On the issue of the priests turned slave traders:
In this kingdom, faith is as fragile as glass because of the bad examples of the men who come to teach here, because the lusts of the world and lure of wealth have turned them away from the truth. Just as the Jews crucified the Son of God because of covetousness, my brother, so today He is again crucified.
If he was expecting sympathy from King Joao III, he got none. This was part of his reply to Affonso:
“You … tell me that you want no slave-trading in your domains because this trade is depopulating your country. … The Portuguese there, on the contrary, tell me how vast the Congo is, and how it is so thickly populated that it seems as if no slave has ever left.”
Due to his efforts to reign in the activities of the Portuguese slave traders, an attempt was made to assassinate him. It was unsuccessful.
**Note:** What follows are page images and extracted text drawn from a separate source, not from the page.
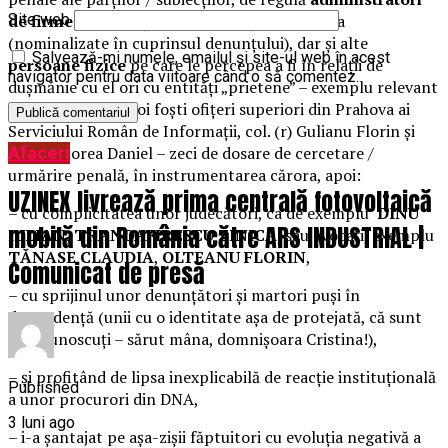
de firme
de pe piaţa locală a judeţului Prahova
Site web
(nominalizate în cuprinsul denunţului), dar şi alte
Salvează-mi numele, emailul și site-ul web în acest
persoane fizice
pe care le percepea a fi în relaţii de
navigator pentru data viitoare când o să comentez.
duşmănie cu el ori cu entităţi „prietene” – exemplu relevant
fiind cazul celor doi foşti ofiţeri superiori din Prahova ai
Serviciului Român de Informaţii, col. (r) Gulianu Florin şi
Afaceri
mr. (r) Florea Daniel – zeci de dosare de cercetare /
urmărire penală, în instrumentarea cărora, apoi:
UZINEX livrează prima centrală fotovoltaică
– cu complicitatea unor judecători, ca de exemplu
DINU
mobilă din România către ARS INDUSTRIAL |
IULIAN, TRANDAFIRESCU ZINICA
, sau avocaţi, exemplu
TĂNASE CLAUDIA
,
OLTEANU FLORIN
,
Comunicat de presă
– cu sprijinul unor denunţători şi martori puşi în
dependenţă (unii cu o identitate aşa de protejată, că sunt
deja cunoscuţi – sărut mâna, domnişoara Cristina!),
– şi profitând de lipsa inexplicabilă de reacţie instituţională
Published
a unor procurori din DNA,
3 luni ago
– i-a şantajat pe aşa-zişii făptuitori cu evoluţia negativă a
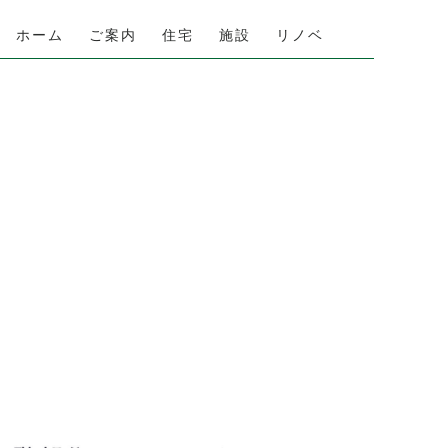
ホーム
ご案内
住宅
施設
リノベ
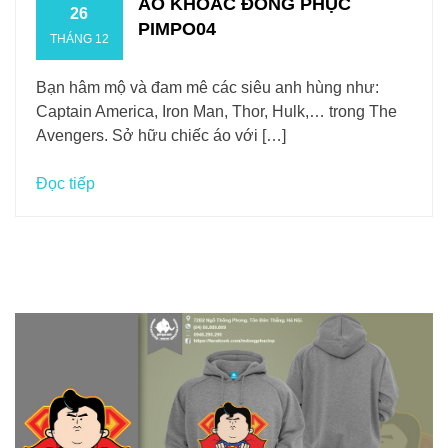
ÁO KHOÁC ĐỒNG PHỤC
26
PIMPO04
THÁNG 12
Bạn hâm mộ và đam mê các siêu anh hùng như:
Captain America, Iron Man, Thor, Hulk,… trong The
Avengers. Sở hữu chiếc áo với […]
Đọc tiếp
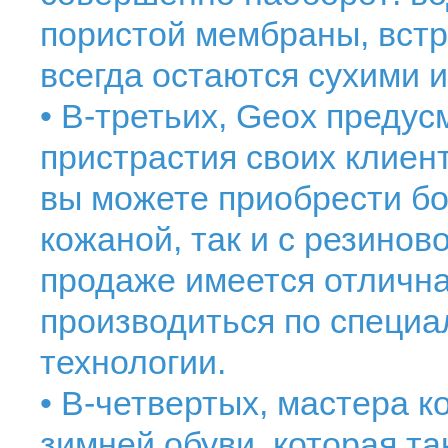
пористой мембраны, встр
всегда остаются сухими
• В-третьих, Geox преду
пристрастия своих клиен
вы можете приобрести бо
кожаной, так и с резинов
продаже имеется отлична
производиться по специа
технологии.
• В-четвертых, мастера 
зимней обуви, которая т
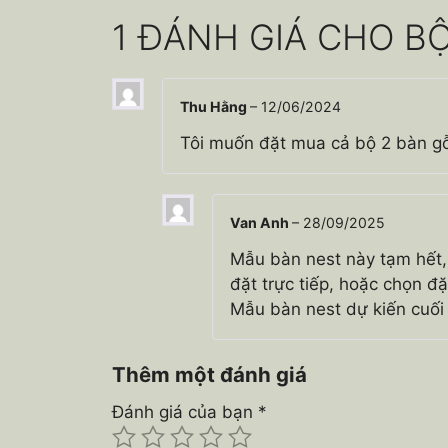
1 ĐÁNH GIÁ CHO
BỘ
Thu Hằng
–
12/06/2024
Tôi muốn đặt mua cả bộ 2 bàn gỗ
Van Anh
–
28/09/2025
Mẫu bàn nest này tạm hết,
đặt trực tiếp, hoặc chọn 
Mẫu bàn nest dự kiến cuối
Thêm một đánh giá
Đánh giá của bạn
*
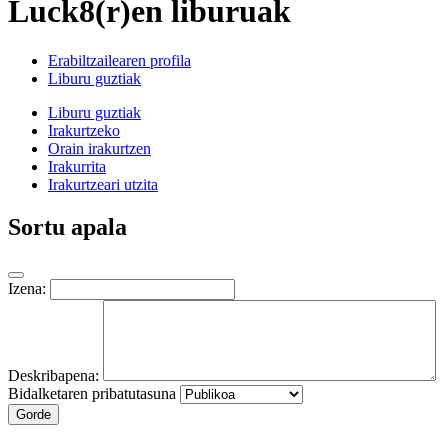
Luck8(r)en liburuak
Erabiltzailearen profila
Liburu guztiak
Liburu guztiak
Irakurtzeko
Orain irakurtzen
Irakurrita
Irakurtzeari utzita
Sortu apala
Izena:
Deskribapena:
Bidalketaren pribatutasuna
Gorde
However, when he sent 10 of his young nephews and grandsons to Lisbon to study, they were captured en route and sold off as slaves in Brazil.
In the meantime, the slave trade went on turning wide swaths of the once populous kingdom into wastelands as countless people died in war or as they marched to the slave forts or fled the advance of the raiders. One can imagine how the livelihood of millions all over sub-Saharan Africa was destroyed in this fashion.
After the death of Affonso in 1542 or 1543, the power of the Congo continued to decline until it finally became a colony of Belgium in the 1800s and furthered suffered under the atrocities of King Leopold.
Thus we see how the trade in slaves morphed from its small beginnings into a terrible institution that the locals could hardly control.
By all measures, the trade had a huge impact in reshaping the continent. Quoting from a paper by the economist Nathan Nunn from 2017:
“The evidence suggests that it (the slave trade) has affected a wide range of important outcomes, including economic prosperity, ethnic diversity, institutional quality, the prevalence of conflict, the prevalence of HIV, trust levels, female labor force participation rates, and the practice of polygyny. Thus, the slave trades appear to have played an important role in shaping the fabric of African society today.”
In spite of all the evidence a lot of people, even smart and well-meaning Africans and African-Americans, seek to discount the impact of this holocaust on our continent. Some even blame it all on Africans. Even the publisher, McGraw Hill in a World Geography book had this sentence: “The Atlantic Slave Trade between the 1500s and 1800s brought millions of workers from Africa to the southern United States to work on agricultural plantations.”
The slave trade has been over for ages but Africans and blacks in the Americas and even Europe have to live with the consequences. The least that part of the world that benefited most from the trade can do is study the heinous practice and the circumstances that led to it, learn from it and seek to help those whose lives are affected by the consequence of this practice to overcome the impediments that litter their way.
By studying the slave trade widely, we Africans get to understand some of the socio-pathology that plague our societies and can find ways to combat and change them.
We need to that to understand who we are. Like Charles Siefert’s wrote in his 1938 pamphlet, “The Negro’s or Ethiopian’s Contribution to Art”:
“A Race without the knowledge of its history is like a tree without roots.”
References:
Hochschild, Adam. King Leopold’s Ghost: a Story of Greed, Terror, and Heroism in Colonial Africa. Pan Books, 2012.
Nunn, Nathan. “Understanding the long-run effects of Africa’s slave trades” from “The Long Economic and Political Shadow of History, Volume 2”
by Stelios Michalopoulos, Elias Papaioannou. A VoxEU eBook. 14 February 2017.